| REQUIRED WORK |
Copy every line of text in the records below word for word, leaving out the pictures.

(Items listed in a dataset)
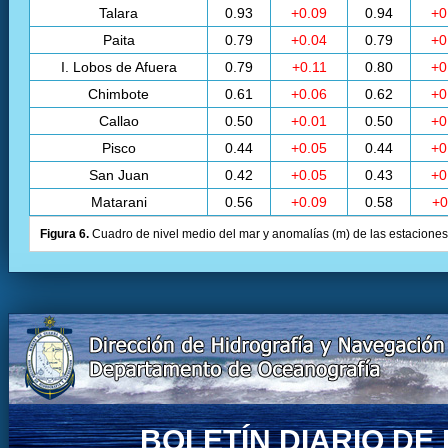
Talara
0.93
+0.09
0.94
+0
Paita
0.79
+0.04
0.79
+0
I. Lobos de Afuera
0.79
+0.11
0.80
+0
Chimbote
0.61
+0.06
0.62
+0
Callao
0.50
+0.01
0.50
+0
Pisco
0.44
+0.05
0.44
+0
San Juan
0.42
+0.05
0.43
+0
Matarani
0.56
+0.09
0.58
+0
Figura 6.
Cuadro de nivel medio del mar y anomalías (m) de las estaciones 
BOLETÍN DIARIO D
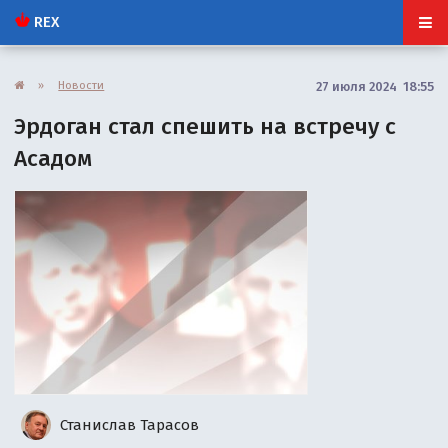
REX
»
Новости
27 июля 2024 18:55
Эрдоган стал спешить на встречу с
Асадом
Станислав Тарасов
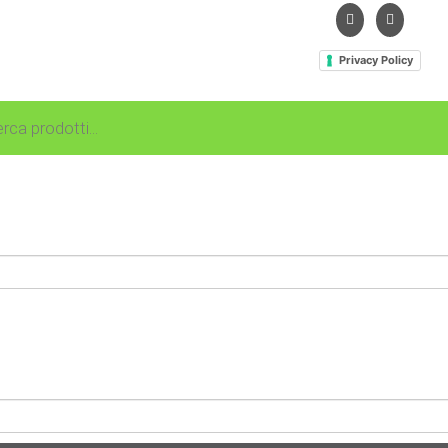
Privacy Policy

| SOLUTION BELOW |
Talara
0.93
+0.09
0.94
+0
Paita
0.79
+0.04
0.79
+0
I. Lobos de Afuera
0.79
+0.11
0.80
+0
Chimbote
0.61
+0.06
0.62
+0
Callao
0.50
+0.01
0.50
+0
Pisco
0.44
+0.05
0.44
+0
San Juan
0.42
+0.05
0.43
+0
Matarani
0.56
+0.09
0.58
+0
Figura 6.
Cuadro de nivel medio del mar y anomalías (m) de las estaciones 
BOLETÍN DIARIO D
REX
»
Новости
27 июля 2024 18:55
Эрдоган стал спешить на встречу с
Асадом
Станислав Тарасов
Privacy Policy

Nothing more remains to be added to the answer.